GIVEN TEXT →
━━━

Re: [fpc-devel] Nested functions in numlib

2017-04-05 Thread Michael Schnell
Performance-wise, moreover for some tasks (such as Matrix 
multiplication) with modern multi-core machines parallel calculation 
could increase performance greatly. This can be done e.g. by using a 
thread pool. (I once did a thread pool implementation based on TThread, 
but I suppose there are more "official" sources).


-Michael
___
fpc-devel maillist  -  fpc-devel@lists.freepascal.org
http://lists.freepascal.org/cgi-bin/mailman/listinfo/fpc-devel


Re: [fpc-devel] Nested functions in numlib

2017-04-04 Thread Werner Pamler

Am 04.04.2017 um 03:28 schrieb Marco van de Voort:

Did you test performance? Repeated access to parent frame in tight loops
might be suboptimal. Could maybe be helped with some pointer work?


Right, I should have done that before asking...

Here are the results of a test running the original roof1r routine (A), 
the modified one using the nested function (B) and other modified one 
using a non-nested function but calling the version with the nested 
function (C). In each case, several functions are passed to the root 
finder which is called 5 million times, each call with a (reproducibly) 
different parameter:


f(x) = x
  (A)   ORIGINAL version: 0.656s for 500 
runs (check: y = 0.)
  (B) NESTED version: 0.703s for 500 
runs (7%)
  (C)Global function calling nested function: 0.735s for 500 
runs (12%)


f(x) = x^2
ORIGINAL version: 6.296s for 500 
runs (check: y = 0.)
  NESTED version: 6.313s for 500 
runs (0%)
 Global function calling nested function: 6.546s for 500 
runs (4%)


f(x) = exp(x)
ORIGINAL version: 6.734s for 500 
runs (check: y = 0.)
  NESTED version: 6.703s for 500 
runs (0%)
 Global function calling nested function: 6.890s for 500 
runs (2%)


f(x) = arcsin(x)

━━━

PROBLEM REQUIREMENTS →
Return the part of the numlib thread that begins at the words "f(x) = exp(x)" and stops after "f(x) = arcsin(x)", copied word for word. You won't need the items for any of this.

━━━

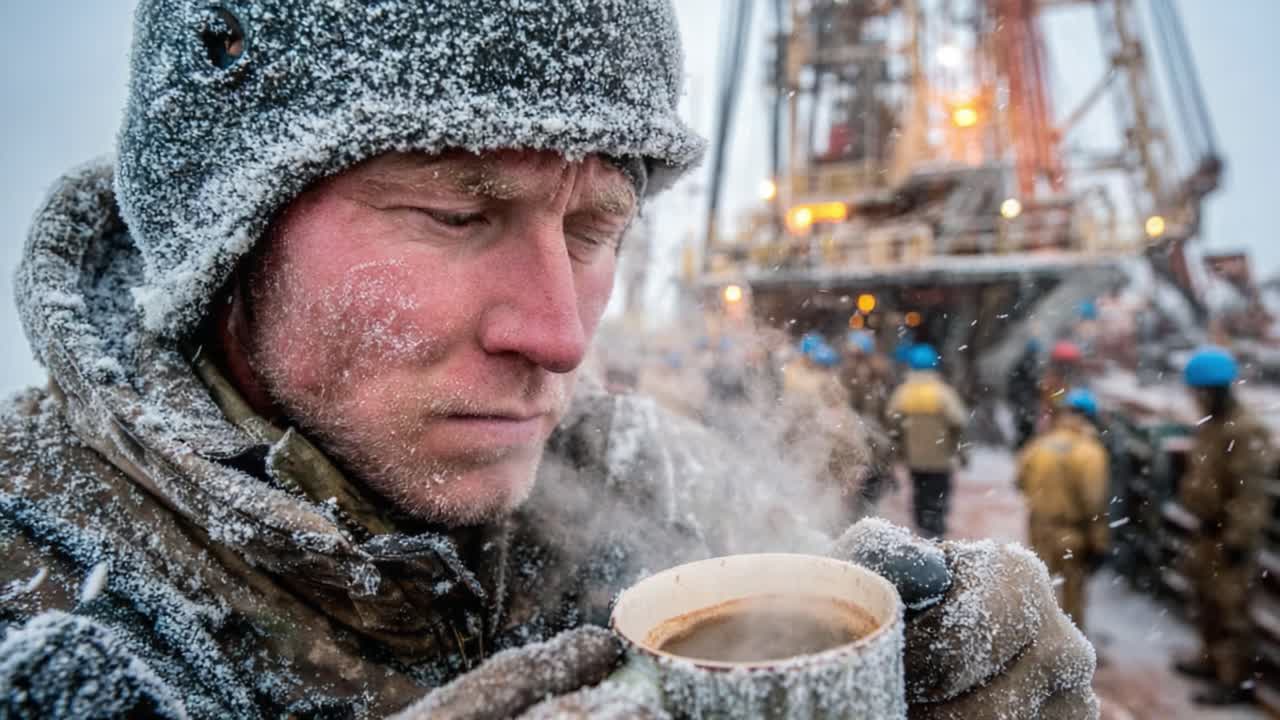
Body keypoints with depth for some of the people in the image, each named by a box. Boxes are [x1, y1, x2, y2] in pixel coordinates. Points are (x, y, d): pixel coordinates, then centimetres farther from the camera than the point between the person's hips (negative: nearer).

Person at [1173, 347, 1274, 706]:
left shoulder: (1245, 431, -23)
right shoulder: (1210, 423, 8)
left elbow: (1250, 491, -24)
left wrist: (1238, 538, -22)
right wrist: (1188, 496, 22)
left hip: (1229, 531, -10)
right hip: (1208, 527, 10)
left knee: (1229, 605, -2)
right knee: (1207, 597, 21)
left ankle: (1236, 679, 10)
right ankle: (1212, 658, 37)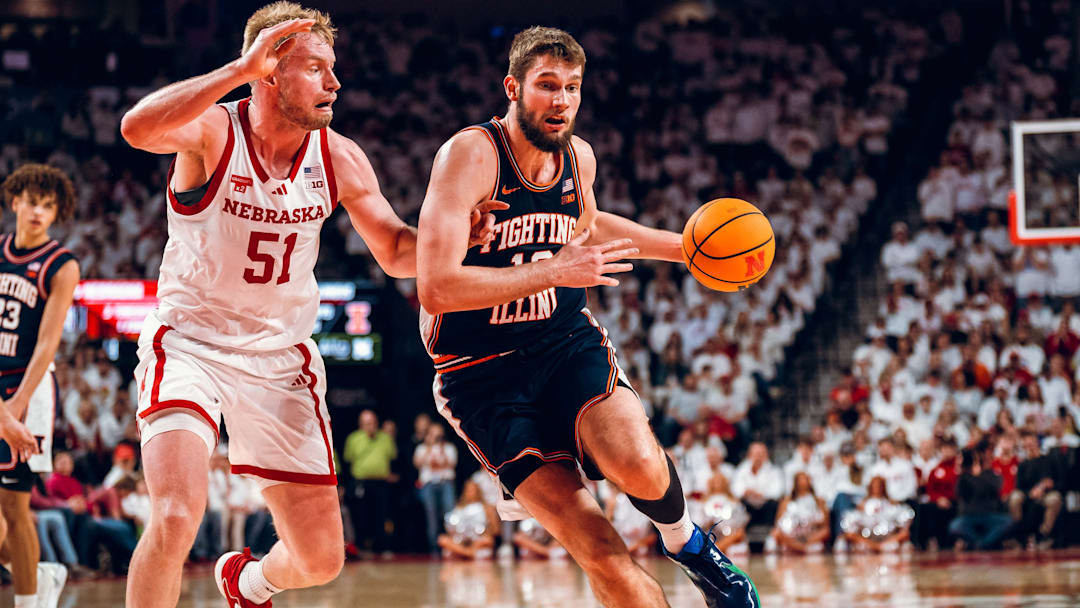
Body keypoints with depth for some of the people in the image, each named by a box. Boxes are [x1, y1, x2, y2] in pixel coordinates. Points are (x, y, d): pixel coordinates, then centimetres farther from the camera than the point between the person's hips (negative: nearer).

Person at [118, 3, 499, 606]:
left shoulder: (339, 158, -6)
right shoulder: (213, 131, -18)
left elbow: (396, 252, 4)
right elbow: (138, 128, -41)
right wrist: (240, 69, -44)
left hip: (280, 355, 4)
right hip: (190, 343, -4)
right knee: (177, 518, -28)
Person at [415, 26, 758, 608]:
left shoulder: (578, 157, 4)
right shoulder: (470, 155, -17)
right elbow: (436, 289, -27)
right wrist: (557, 271, -24)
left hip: (568, 342, 4)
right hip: (483, 377, -4)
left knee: (639, 467, -28)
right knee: (600, 552, -18)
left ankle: (685, 541, 4)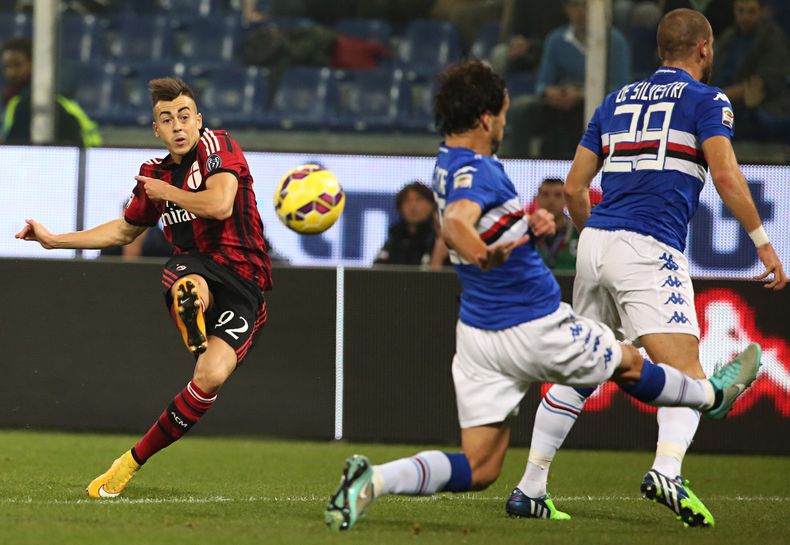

━━━

SOLUTION TO THE EXERCISE →
f(x) = exp(x)
ORIGINAL version: 6.734s for 500 
runs (check: y = 0.)
  NESTED version: 6.703s for 500 
runs (0%)
 Global function calling nested function: 6.890s for 500 
runs (2%)


f(x) = arcsin(x)